The service, in front of Mesa police headquarters, included many trappings usually reserved for police funerals – including two large wreaths and a flyover by three Mesa police air units that symbolized the lives of three officers whose names are on the memorial.
The statue, by Arizona artist Neil Logan, depicts a scene reminiscent of police funerals, a kneeling officer holding a tri-fold American flag. Such a flag is usually presented to the deceased officer’s family during burial services.
Instead of a last call, a staple at police funerals, the Mesa ceremony featured a memorial call to Marshal Hyram Peterson, Officer Steven Pollard and Sgt. Brandon Mendoza.
A police dispatcher made the call over the department’s dispatch system. She said the officers “made the ultimate sacrifice while serving our community with courage and valor.
“The men and women of the Mesa Police Department are forever grateful. May you rest in peace knowing your strength, legacy and honor lives on with all of us.’’
Commander Bill Peters, who spearheaded the two-year-long fundraising drive, said he knew all of his work was more than worthwhile when he saw Maryann Mendoza, the mother of Brandon Mendoza, and Ida Pollard, the mother of Steven Pollard, hug each other in an emotional embrace.
“It’s been very time consuming, but we are proud and honored to present this to the community,’’ Peters said, at no cost to taxpayers.
“It’s an honor to those who have fallen, and those who have served and are serving,’’ he added.
When Mesa police realized they needed to upgrade the previously bland memorial, Peters and other members of a small committee launched a fundraising drive incorporating the usual methods, including two dinners, a raffle and corporate sponsorships.
But one unique fundraising method stood out.
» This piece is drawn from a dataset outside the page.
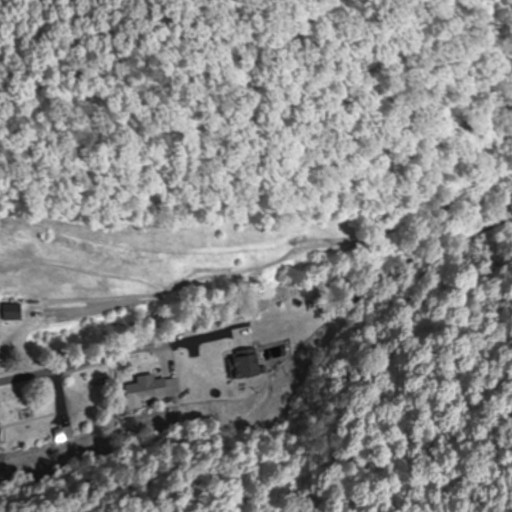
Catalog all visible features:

It was the “Build it with the Beard’’ campaign, and it was highly popular with normally clean-shaven officers.
So popular, in fact, that newly swarthy officers were willing to donate $50 a month to grow and keep their beards. The program lasted two months – as long as Mesa Police Chief Ramon Batista would tolerate.
The beards paid off in more than compliments and raised $8,600 toward the memorial’s eventual $101,000 price tag, which was collected during the fundraising campaign through the sponsorship of the non-profit Mesa Citizens Police Academy Association.
“It started out in January and it was doing really, really well,’’ Peters said, so Batista agreed to extend it for another month.
Although Peters joined in the effort, he readily admits he did not look as dashing as some of his colleagues. “It came in all gray,’’ he said.
While the beards disappeared some months ago, their donations will be remembered for decades to come, thanks toLogan’s sculpture.
The life-sized statute was installed on the top of the brick memorial that has been in front of Mesa Police headquarters since 2003.
Logan has made police memorials a bit of a specialty, sculpting them for Sedona, Cottonwood, Flagstaff and the Coconino County Sheriff’s Office.
Peters said this year’s event drew the largest crowd ever. In addition to the unveiling ceremony, it had some added significance because it marked the fifth anniversary of the death of Mendoza, who was killed on May 12, 2014 in a head-on collision with a wrong-way driver on his way home from work.
Mendoza was struck by an impaired driver, who also was an undocumented immigrant. Both men died.
Pollard, the other Mesa officer killed in modern times, also lost his life in a collision tied to an impaired driver. Pollard had stopped a car driven by a suspected impaired driver on U.S. 60 when he was struck and killed by a car on Nov. 27, 1994.
Officer Down, a national website, recognizes two Mesa police line of duty deaths, including Peterson, who was shot to death by a bicycle thief on Nov. 13, 1913.
But the site also omits Mendoza, who was not technically on duty when he was killed.
The website lists two Gilbert police deaths, Lt. Eric Shuhandler and Officer Robert Targosz; and four Chandler police deaths, officers David Payne Smith, Carlos Luciano Ledesma, Robert Joseph Nielsen and James Robert Snedigar. Tempe police have lost five officers; Kevin Louis Weeks, Robert Lyle Hawk, John Eaton Bradshaw, night marshal Cyrus Spangler and night officer Albert Nettle.
“We’ve been very fortunate, considering all the contacts we have,’’ Peters said. “Part of it is good training and part of it is luck.’’
In all, Arizona has lost 257 officers. Phoenix police have lost the most officers, with 39, followed by the Arizona Department of Public Safety with 30.